Please note the that IP address above is my "Default Gateway" your may not be the same as mine so please use yours.

Example responce:
_C:\Users\bob>ping -t 192.168.0.1

Pinging 192.168.0.1 with 32 bytes of data:
Reply from 192.168.0.1: bytes=32 time=1ms TTL=254
Reply from 192.168.0.1: bytes=32 time=1ms TTL=254
Reply from 192.168.0.1: bytes=32 time<1ms TTL=254
Reply from 192.168.0.1: bytes=32 time<1ms TTL=254
Reply from 192.168.0.1: bytes=32 time<1ms TTL=254
Reply from 192.168.0.1: bytes=32 time<1ms TTL=254
_

once this is running play your steam game, and lets see if the ping drops. When the steam game reports a connection issue press [ALT]+[TAB] and see if your connection has dropped.
Please provide results.

Thanks
Bob.


----------



## AsRock (Jan 18, 2010)

STEAMUSER said:


> Hey everybody
> 
> sometimes when i play or start any steam game the internet disconnects just after playing for a minutes
> sometimes i replair the network connection but it takes much time so i better restart the pc
> ...



I get this problem on my other system some times when the system has been put in standby in windows Vista\7.

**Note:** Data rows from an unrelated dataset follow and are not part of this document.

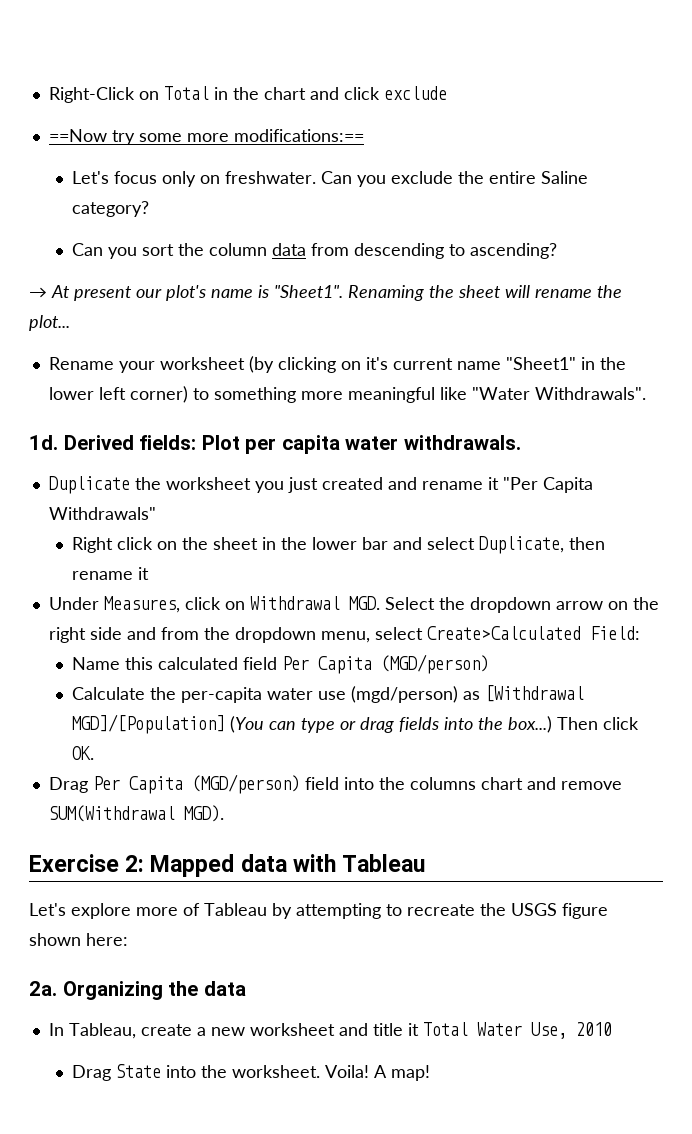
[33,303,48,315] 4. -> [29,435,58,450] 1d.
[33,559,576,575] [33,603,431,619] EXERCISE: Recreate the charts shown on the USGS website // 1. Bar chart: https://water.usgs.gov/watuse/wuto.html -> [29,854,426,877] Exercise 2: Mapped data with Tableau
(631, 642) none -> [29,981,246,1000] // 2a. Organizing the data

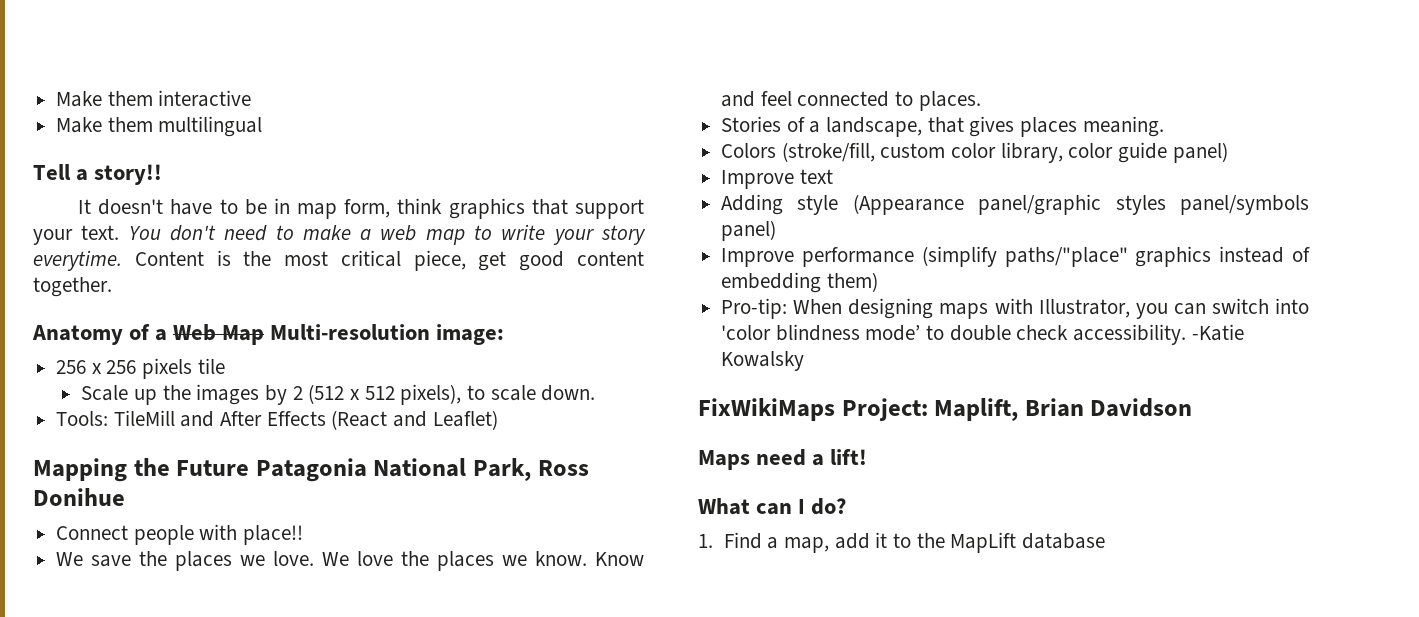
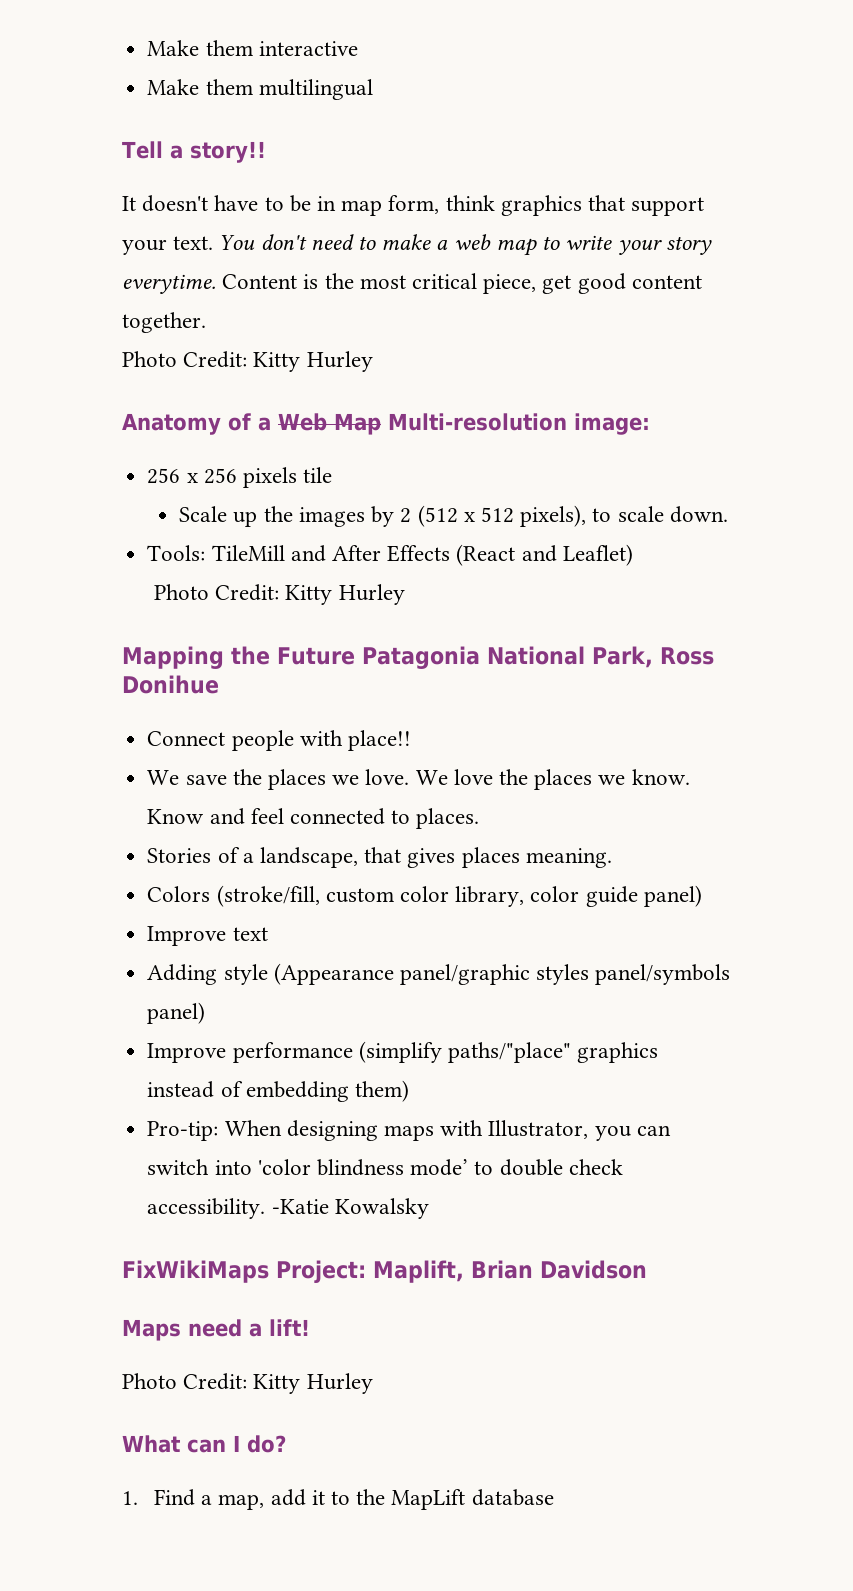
(112, 287) none -> [122,351,373,372] // Photo Credit: Kitty Hurley
(498, 420) none -> [153,584,405,605] // Photo Credit: Kitty Hurley
(868, 457) none -> [122,1373,373,1394] // Photo Credit: Kitty Hurley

Maybe look around for updated driver for your network card.


----------



## STEAMUSER (Jan 20, 2010)




----------



## ghcBuG (Jan 27, 2010)

*Lesser bump*

Hello. First time im posting here.
I just wanted to bump this thread as I'm having the same problems, and I've had them for quite some time. After trying exactly what STEAMUSER did, I got the same results as he did. The gateway stops responding to ping.


Bear in mind, i don't have access to forwardporting. 
I thought this was easier then starting my own thread with exactly the same problem.

Thanks.


----------



## buffy (Jan 27, 2010)

if you have another computer try pinging the router from it during your outage on your  main pc. This will confirm if its the router failing your PC.


----------



## ghcBuG (Jan 27, 2010)

Yes, I can confirm that both the computer which I am starting the game on, and another computer, gets a Ping Timeout.

What happens is, i start the game. As soon as i do anything that interferes with the internet (e.g. loading up the Servers list to join a game, or sometimes i even get into the game, but gets disconnected too quick for me to start playing)


----------